Все смерти генсеков я прожила равнодушно. Начиная с диалога с тогдашним мужем: "Ты тут сидишь и ничего не знаешь" - "Ой, ну что там у них может быть нового, Брежнев, что ли, помер?". И впрямь оказалось, помер.

В день брежневских похорон я стояла в огромной очереди в ломбард на Петроградской, сдавала обручальное кольцо (с тех пор у меня нет обручальных колец, выкупить тогда не смогла, ну и фиг с ним, решила). Ломбарды были адским, унизительным заведением. На очередь убивался целый день, каждые пару часов были технические перерывы, потом обеденный, а в связи с этими похоронами еще и всесоюзная 5-минутная траурная пауза. А очередь стоит на улице под моросящим дождем. Потому что люди, которым нечего жрать, закладывают жалкое золотишко, и деваться некуда. Один мужик сходил домой, рядом жил, телевизор глянул и сообщил очереди: "Тьфу,б.., у них и хоронить-то не умеют, гроб уронили, а ты тут торчи з-за него под дождем".

Когда умер Андропов, я заметила это по музыке в радиоточке. Я в те времена была замученной молодой мамой в коммунальной квартире и все делала под радио, ленинградское радио бесило меньше, чем общесоветский телевизор, по которому я смотрела только футбол. По радио же было приличное литературное произношение, неплохие радиоспектакли и детские передачи. Ну и новости. А когда политбюристов (не только генсеков) хоронили, было много классической музыки. И это мне нравилось.

О смерти Черненко мне утром сообщила однокурсница, сидевшая с ребенком на больничном, которой сообщила еще одна однокурсница, которая сидела с ребенком в декрете. Правительственное же сообщение прозвучало по радио значительно позже, в середине дня.

Через некоторое время я записываю в дневнике среди всякой рутины и лютой тоски: "К власти пришел Горбачев, ему 54, считается молодой, "тронная речь" почти пристойная, поглядим".

Потом был Чернобыль, потом мне было ни до чего, а надо было, хоть ты умирай от дикой черной боли, кормить и растить детей.
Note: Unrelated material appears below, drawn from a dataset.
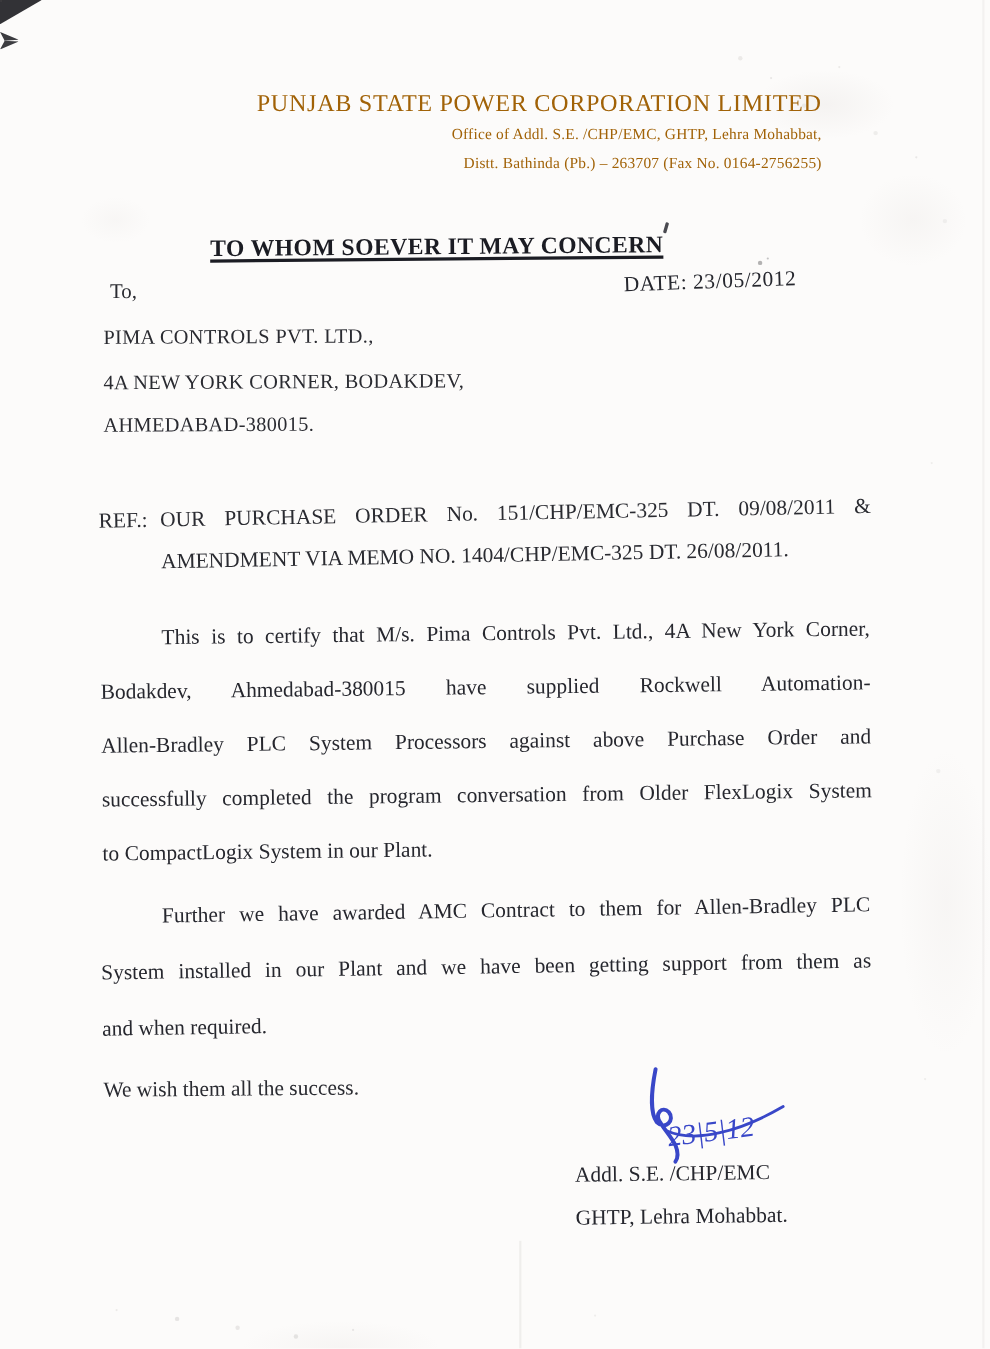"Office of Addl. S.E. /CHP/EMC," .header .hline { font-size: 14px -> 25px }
Потом я пошла работать в клинику - в институт Поленова и заодно учиться на медсестру. Ветры перемен там в институте шастали в лице всяких парторгов и профоргов, которые в основном мешали нам, в том числе и беспартийным (вроде меня), работать, а работа была тяжелая, отделение хирургии сосудов головного мозга. Время от времени меня просят почитать тогдашнее ироническое стихотворение, по мне довольно мрачное):

Без пятнадцати три

Перестройка, ремонт, хозрасчет,

Дождь идет и метели метут -

На себя все стихии влечет

 

В центре города наш институт.

Как-то раз в довершение бед

Отключали электрики свет.

С той поры, сколько раз ни смотри,

 

На часах без пятнадцати три.

Погасили, зажгли фонари -

На часах без пятнадцати три.

План горит или план не горит -

Все равно без пятнадцати три.

 

С этой самой фатальной поры

Удивляется всяк новичок:

Все гадают - был ядерный взрыв

Или мощный подземный толчок?

 

Широка ты, родная страна,

Где-то полночь глуха и темна,

Где-то утренний трепет зари-

А у нас без пятнадцати три.

 

А вчера, без пятнадцати три,

Наш парторг, на собрание мчась,

Подбегает и мне говорит,

Что настал обновления час:

 

- Завтра будет научный доклад

О движеньи вперед и назад.

Не опаздывай, детка, смотри!

Приходи без пятнадцати три.

И только через несколько лет вдруг появилось очень смутное ощущение, что весь этот СССР, в том числе вместе с Горби (простите, поклонники - впрочем, и особо крупным извергом я его не считаю, по российским меркам так ваще), таки не вечен. И что можно к этому даже немножко приложить руку.